In conclusion our patient with slight mental retardation and speech delay carries a de novo 1Mb deletion never observed before in healthy subjects that could be responsible of the clinical phenotype and that could also represent a risk factor for cancer development in adulthood. Only the discovery of others patients with microdeletions overlapping to that described in our patient will lead to a better understanding of the roles of the deleted genes in the clinical outcome.
Materials and methods
Affymetrix mapping human 250 K NspI array and copy-number analysis
The DNA of the proband was analysed with the Affymetrix GeneChip Human Mapping 250 K NspI arrays and processed according to the instructions provided in the Affymetrix GeneChip Human Mapping 500 K Assay Manual. Initial analysis and quality assessment of the array data were performed using GTYPE 4.1. Copy number state determination was performed with the Affymetrix CNAT4 software. The copy number state determination analysis was performed by comparing our sample with a reference set of 48 Hapmap samples available on the Affymetrix web site. The genotype and copy number state of the patient genome were visualized with GenotypeColour software.
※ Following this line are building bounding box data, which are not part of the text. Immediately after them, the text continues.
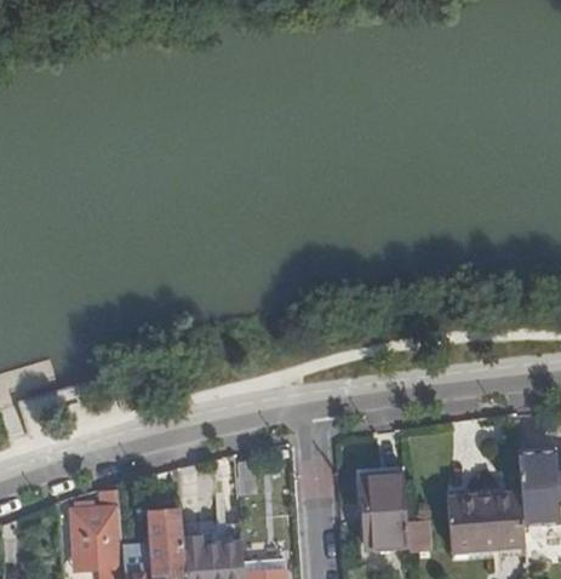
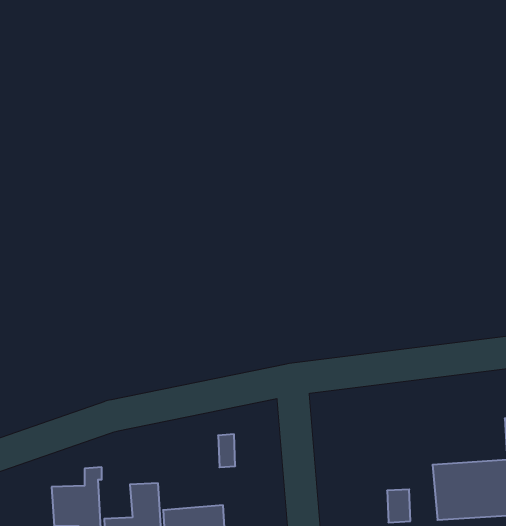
building: [359,472,402,546] -> none

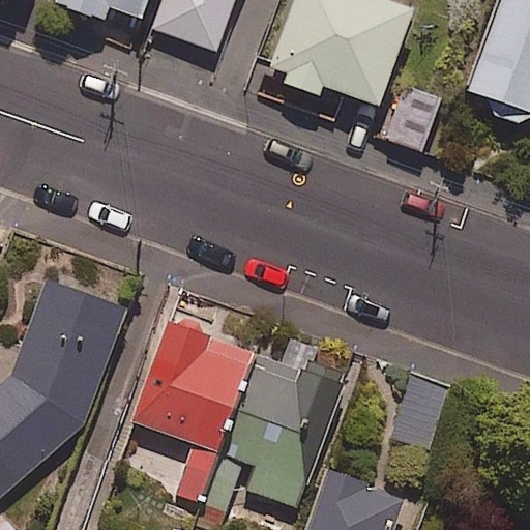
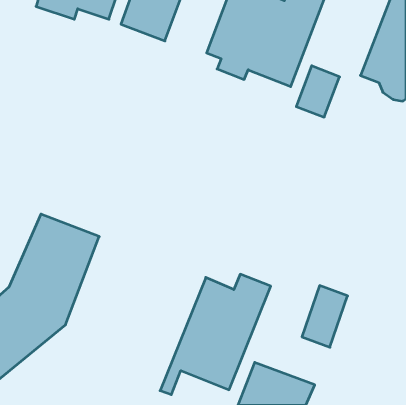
building: [132,316,256,495] -> none

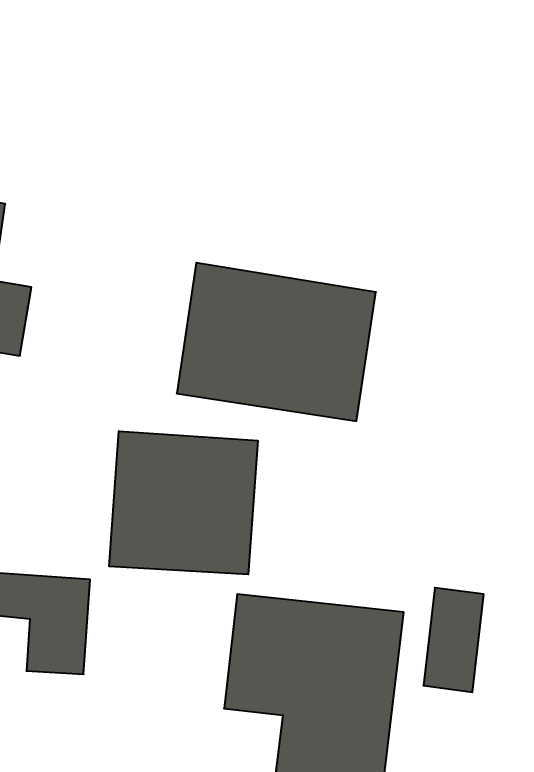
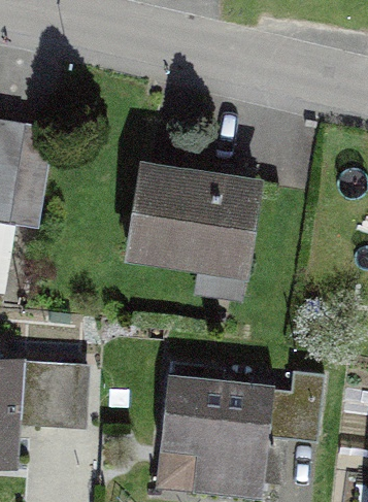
building: [109,431,258,574] -> none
Cytogenetic and FISH analysis
Chromosome preparations were obtained on cultured pheripheral lymphocytes and performed according with standard cytogenetic protocol using QFQ banding at 450 bands resolution. The BAC clones, used in FISH experiments, were provided by CHORI. Fluorescence in situ hybridisation (FISH) was performed as described previously.
Sequencing of the TUSC3 gene
The exons of the TUSC3 gene were sequenced on an ABI PRISM 3100 sequencer (Applied Biosystems, Foster City, CA) according to standard methods. Primers sequences and sequence conditions are available upon request.
Written informed consent was obtained from the patient’s parent for publication of this Case report and any accompanying images. A copy of the written consent is available for review by the Editor-in-Chief of this journal.
We would like to thank the patient and her parents for their consent in participating to the study.